# [SELECTED EXTRACT]
Another idea that sounds great Bev! I keep strips in bundles by width. We did an exchange of 4 1/2 " strips years ago and one of them were cut down for my smaller strips. Diana
Hi Charlotte,
When I first started quilting, 15 years ago, I made miniature quilts. Everyone in our guild gave me scraps and like you, I did sort them in colors. I used a scrap saver ruler and cut my fabric into the various sizes (squares, triangles, rectangles). So I have neat piles of each and they are tied together with a strip of fabric. I wrote the size on the fabric strip.

If the pieces are small or irregular, I use a color, say reds and sew them together to make one piece of fabric. I trim it even and it ends up looking like a crazy piece. Continue until you get the get the size that you want and trim or cut into another shape. This is your new fabric piece to use as regular fabric. For variations, I may add all darks or mix them up. These are perfect for scrappy quilts with "depth" in your "new fabric".

I refuse to toss out African Fabrics and I have made several wall hangings out of the smallest pieces. I will try to attach a photo of one of them. The middle is using very small scraps. This is a Barbie Size doll quilt.


If you like working in small pieces, I have a book on making scrap fabrics into rolled beads for embellishments.

Chart understanding entries:
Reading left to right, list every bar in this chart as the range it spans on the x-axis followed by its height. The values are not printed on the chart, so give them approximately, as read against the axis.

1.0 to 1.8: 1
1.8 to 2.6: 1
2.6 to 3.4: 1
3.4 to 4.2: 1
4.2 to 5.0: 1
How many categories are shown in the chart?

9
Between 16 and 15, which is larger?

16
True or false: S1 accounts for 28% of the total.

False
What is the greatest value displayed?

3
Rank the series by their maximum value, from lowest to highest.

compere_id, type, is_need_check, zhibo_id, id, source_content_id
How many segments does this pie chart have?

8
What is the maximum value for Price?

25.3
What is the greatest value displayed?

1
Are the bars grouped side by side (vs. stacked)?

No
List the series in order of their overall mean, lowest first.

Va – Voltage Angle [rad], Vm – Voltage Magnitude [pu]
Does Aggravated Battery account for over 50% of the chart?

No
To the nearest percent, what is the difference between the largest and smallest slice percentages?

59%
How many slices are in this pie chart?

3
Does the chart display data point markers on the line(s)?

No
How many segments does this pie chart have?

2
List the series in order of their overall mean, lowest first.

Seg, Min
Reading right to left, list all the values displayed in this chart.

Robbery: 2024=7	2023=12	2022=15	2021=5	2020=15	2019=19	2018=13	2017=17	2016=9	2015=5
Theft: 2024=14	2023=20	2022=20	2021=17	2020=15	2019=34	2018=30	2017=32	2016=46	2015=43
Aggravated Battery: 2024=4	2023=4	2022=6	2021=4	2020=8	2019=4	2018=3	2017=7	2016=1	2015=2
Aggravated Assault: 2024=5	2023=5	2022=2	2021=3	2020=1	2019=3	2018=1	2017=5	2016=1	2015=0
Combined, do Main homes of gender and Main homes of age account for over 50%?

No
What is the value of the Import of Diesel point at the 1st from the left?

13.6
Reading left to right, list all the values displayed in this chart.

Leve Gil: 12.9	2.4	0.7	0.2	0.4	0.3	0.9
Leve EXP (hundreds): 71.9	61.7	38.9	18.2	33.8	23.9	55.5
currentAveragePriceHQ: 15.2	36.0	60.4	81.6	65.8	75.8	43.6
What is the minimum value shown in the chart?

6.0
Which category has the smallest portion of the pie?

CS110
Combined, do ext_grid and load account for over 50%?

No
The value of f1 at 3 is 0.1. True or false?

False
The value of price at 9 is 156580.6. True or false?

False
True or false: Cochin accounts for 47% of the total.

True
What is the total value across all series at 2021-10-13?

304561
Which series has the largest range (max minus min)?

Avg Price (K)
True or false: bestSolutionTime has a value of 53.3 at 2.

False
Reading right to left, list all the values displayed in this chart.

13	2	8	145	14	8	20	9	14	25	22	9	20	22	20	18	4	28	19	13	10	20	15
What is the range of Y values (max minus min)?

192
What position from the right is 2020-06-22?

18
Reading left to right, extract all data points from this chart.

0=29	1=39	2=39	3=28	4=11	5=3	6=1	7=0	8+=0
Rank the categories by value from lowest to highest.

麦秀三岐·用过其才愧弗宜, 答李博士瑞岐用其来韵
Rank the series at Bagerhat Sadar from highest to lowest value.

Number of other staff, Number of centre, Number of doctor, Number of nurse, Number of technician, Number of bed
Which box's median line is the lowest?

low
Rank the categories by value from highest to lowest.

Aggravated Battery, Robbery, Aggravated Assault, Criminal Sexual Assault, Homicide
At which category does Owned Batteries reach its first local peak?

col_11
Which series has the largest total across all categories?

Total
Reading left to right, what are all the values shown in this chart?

# [WHAT THE TASK REQUIRES]
From the post about saving fabric scraps, set down the passage between "Another idea that" and "the fabric strip.", inclusive, word for word.

# [TASK SOLUTION]
Another idea that sounds great Bev! I keep strips in bundles by width. We did an exchange of 4 1/2 " strips years ago and one of them were cut down for my smaller strips. Diana
Hi Charlotte,
When I first started quilting, 15 years ago, I made miniature quilts. Everyone in our guild gave me scraps and like you, I did sort them in colors. I used a scrap saver ruler and cut my fabric into the various sizes (squares, triangles, rectangles). So I have neat piles of each and they are tied together with a strip of fabric. I wrote the size on the fabric strip.